OPINION

Medicare for all is doable

Deciding on health care : pro

In Canada, everyone is guaranteed access to health care by the government.

The same is true for France, the United Kingdom, Germany, Netherlands and every other country that we think of as comparable in terms of levels of wealth, democracy and economic development.

In spite of providing universal care, these countries also spend much less on health care than the United States. In Canada, per person spending is 60 percent what it is in the U.S. In Germany, spending per person is 56 percent, and in the United Kingdom it's 42 percent of what we spend.

People in other wealthy countries not only have longer life expectancies and lower infant mortality rates, they also have comparable outcomes when looking at more narrow health issues like treatment for cancer or heart disease.

We spend roughly twice as much per person as those in other wealthy countries and have pretty much nothing to show for it in terms of better health. This is the context in which critics of Medicare for all are telling us it is not possible.

If the argument is that it won't be easy, the critics have a point. The reason we spend twice as much for our health care is that big actors in the industry get twice as much money here.

Drug companies charge us twice as much for drugs as they do in other wealthy countries. The same is true for medical equipment companies who charge far more for kidney dialysis machines and MRIs than in France and Germany.

And our doctors and dentists get paid twice as much on average as their counterparts in other wealthy countries.

In addition, we spend more than $250 billion a year paying insurance companies to administer our chaotic system.

Doctors' offices, hospitals and other providers spend tens of billions more on administrative personnel who have to deal with the paperwork and issues that are caused by having a range of insurers, each with their own payment rules and practices.

These interest groups will use all of their political power to protect the income they get under the current system.
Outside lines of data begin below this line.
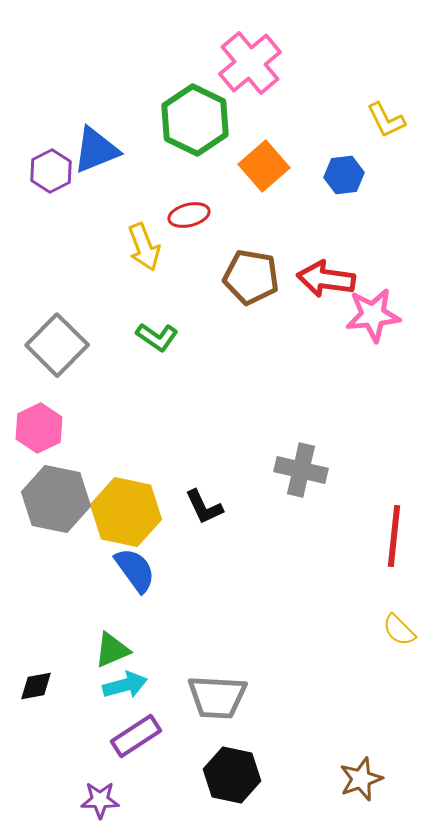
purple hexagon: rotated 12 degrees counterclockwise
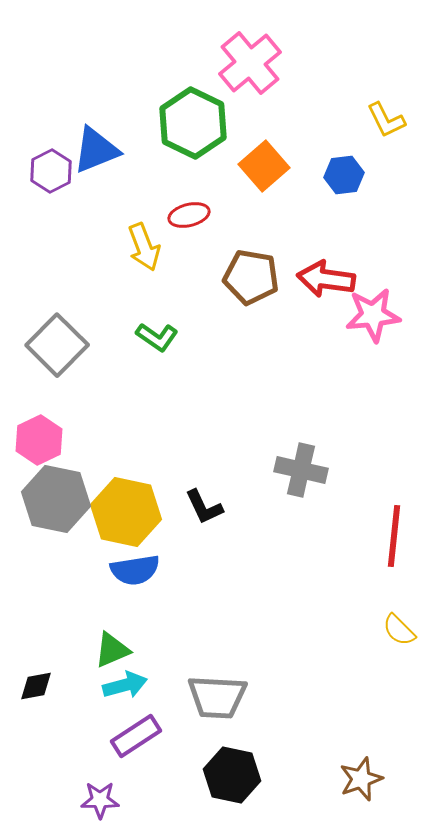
green hexagon: moved 2 px left, 3 px down
pink hexagon: moved 12 px down
blue semicircle: rotated 117 degrees clockwise
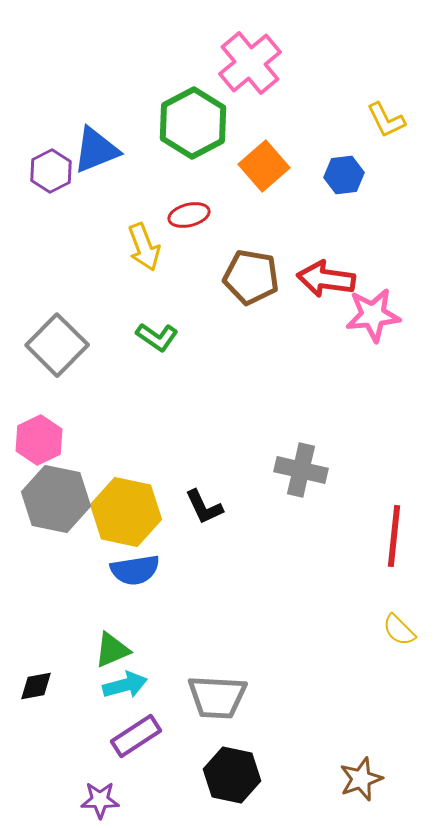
green hexagon: rotated 6 degrees clockwise
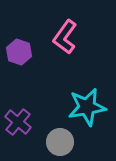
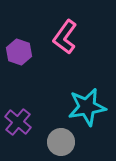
gray circle: moved 1 px right
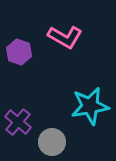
pink L-shape: rotated 96 degrees counterclockwise
cyan star: moved 3 px right, 1 px up
gray circle: moved 9 px left
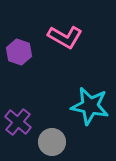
cyan star: rotated 21 degrees clockwise
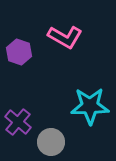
cyan star: rotated 12 degrees counterclockwise
gray circle: moved 1 px left
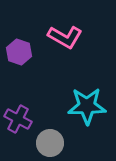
cyan star: moved 3 px left
purple cross: moved 3 px up; rotated 12 degrees counterclockwise
gray circle: moved 1 px left, 1 px down
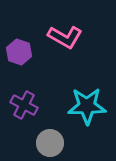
purple cross: moved 6 px right, 14 px up
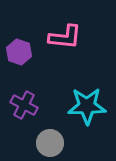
pink L-shape: rotated 24 degrees counterclockwise
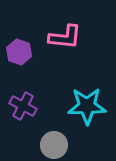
purple cross: moved 1 px left, 1 px down
gray circle: moved 4 px right, 2 px down
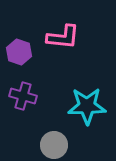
pink L-shape: moved 2 px left
purple cross: moved 10 px up; rotated 12 degrees counterclockwise
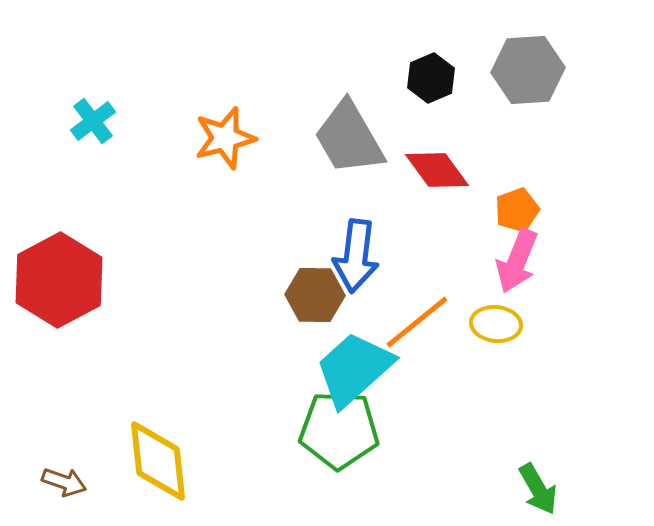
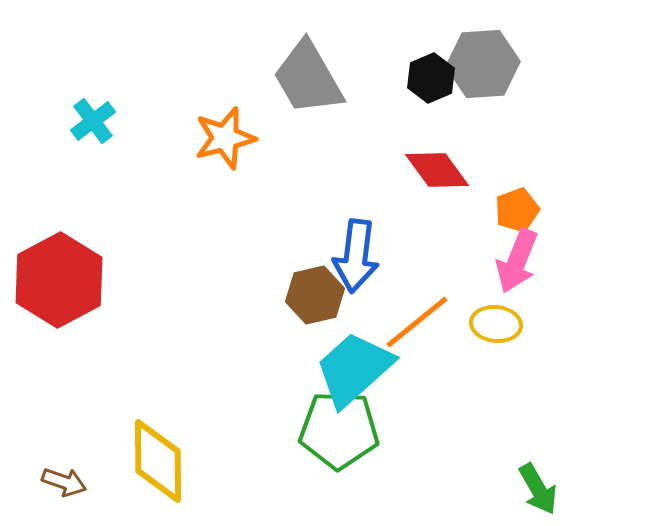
gray hexagon: moved 45 px left, 6 px up
gray trapezoid: moved 41 px left, 60 px up
brown hexagon: rotated 14 degrees counterclockwise
yellow diamond: rotated 6 degrees clockwise
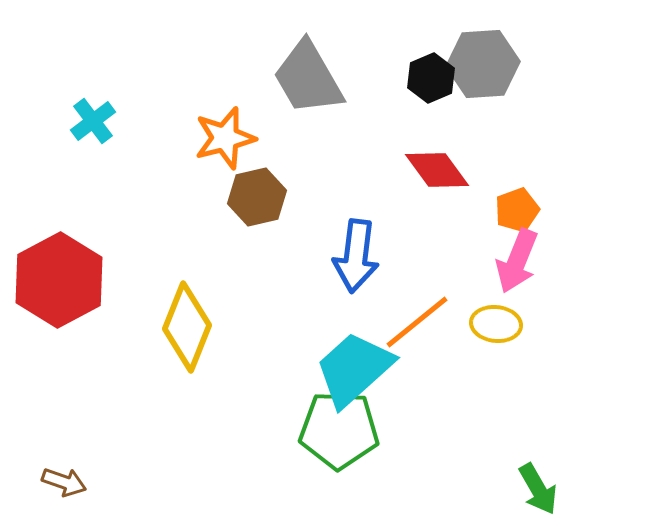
brown hexagon: moved 58 px left, 98 px up
yellow diamond: moved 29 px right, 134 px up; rotated 22 degrees clockwise
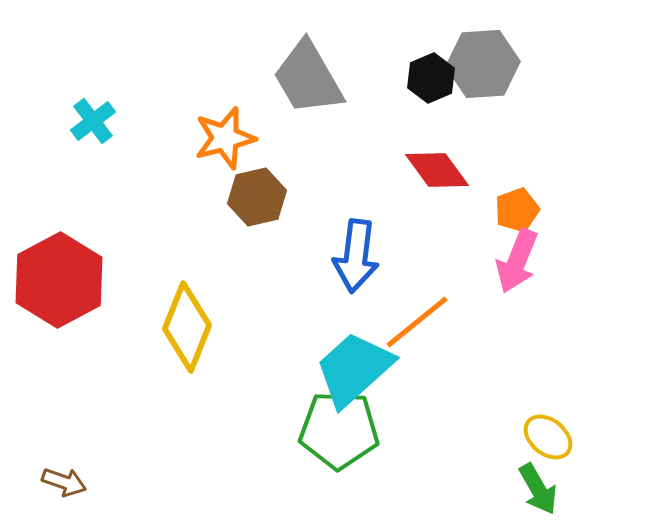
yellow ellipse: moved 52 px right, 113 px down; rotated 33 degrees clockwise
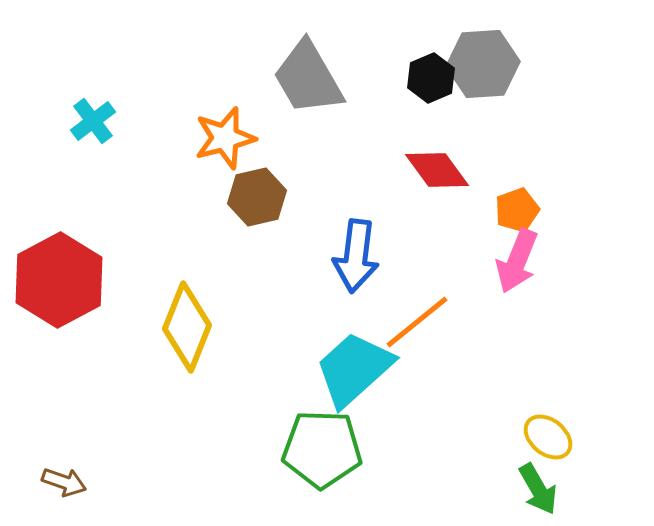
green pentagon: moved 17 px left, 19 px down
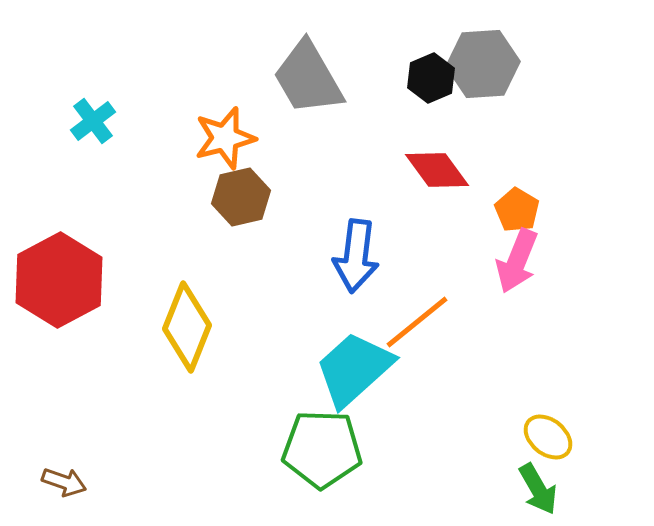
brown hexagon: moved 16 px left
orange pentagon: rotated 21 degrees counterclockwise
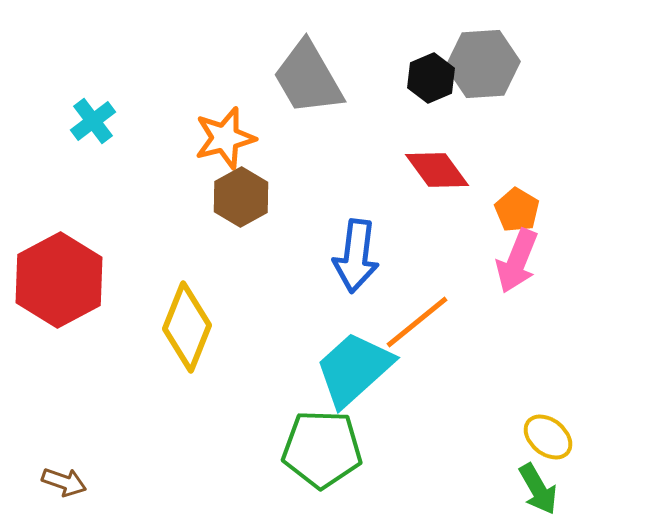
brown hexagon: rotated 16 degrees counterclockwise
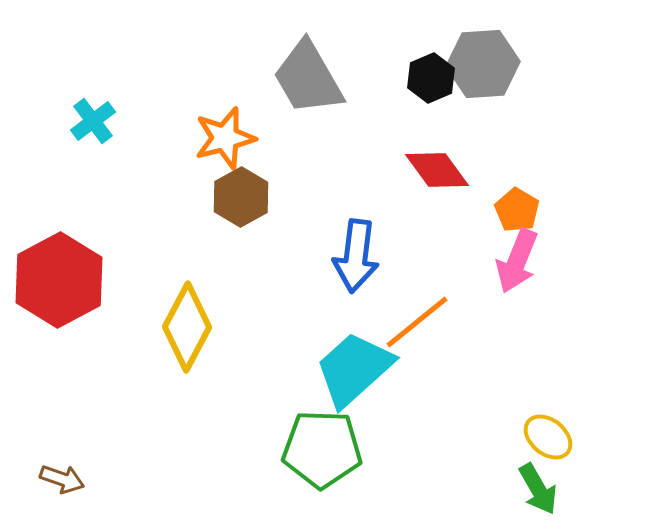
yellow diamond: rotated 6 degrees clockwise
brown arrow: moved 2 px left, 3 px up
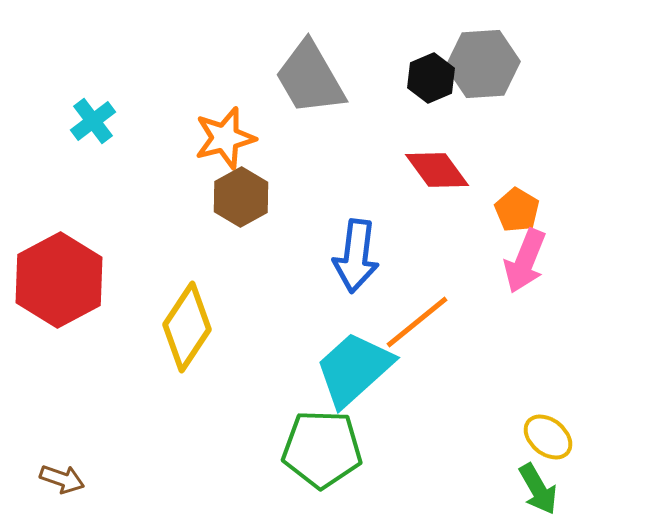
gray trapezoid: moved 2 px right
pink arrow: moved 8 px right
yellow diamond: rotated 6 degrees clockwise
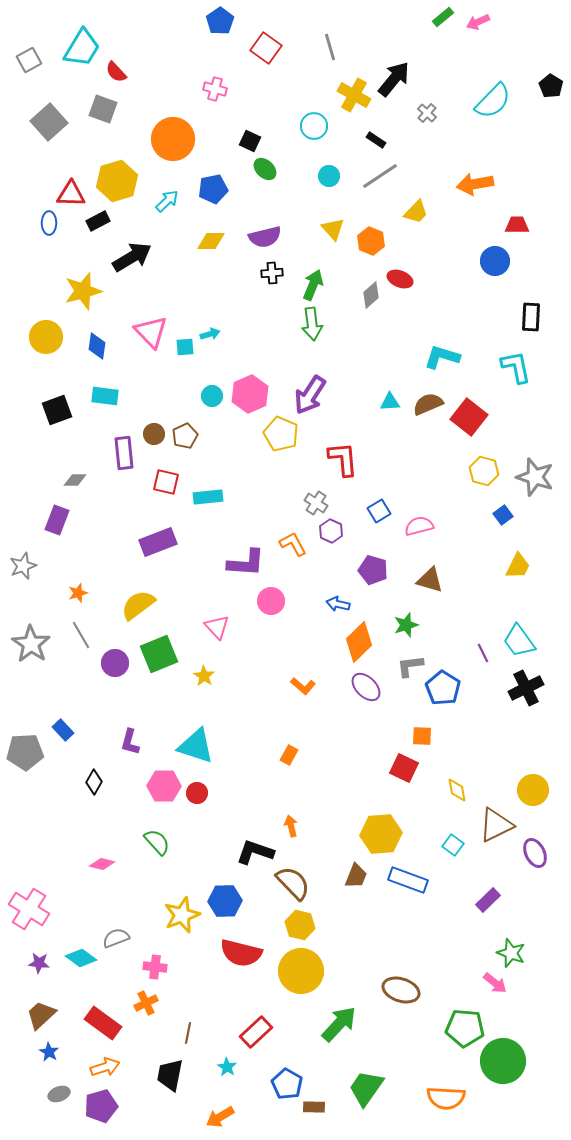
The pharmaceutical industry will fight measures to rein in their profits in the same way the tobacco industry fought public health advocates who sought to curb smoking. The same is true for the medical equipment industry.

And doctors and dentists will fight like crazy to preserve a pay structure that puts most of them in the top 1 percent of wage earners. This will also be true of insurers faced with a more efficient system that will put most of them out of business.

While a well-designed pathway can get us to Medicare for all, we can't do it all at once.

To begin, we can look to lower the age of Medicare eligibility from the current 65 to 60 or 55 in an initial round. We can also allow people of all ages to have the option to buy into a public Medicare-type system.

We can also start getting our costs down. This means lowering drug prices, both by negotiating in the same way as other countries and directly funding research so that newly developed drugs can be sold as cheap generics.

We should do the same with medical equipment. And we can subject our doctors and dentists to the same sort of foreign and domestic competition that workers in other professions face.

These steps can get us on a path to Medicare for all, on which we will quickly be extending coverage to millions of people, while substantially reducing the cost of care for everyone.

We are smart enough to be able make the same sort of guarantees on providing health care as every other wealthy country.

Dean Baker is co-director of the Center for Economic and Policy Research, a progressive think tank.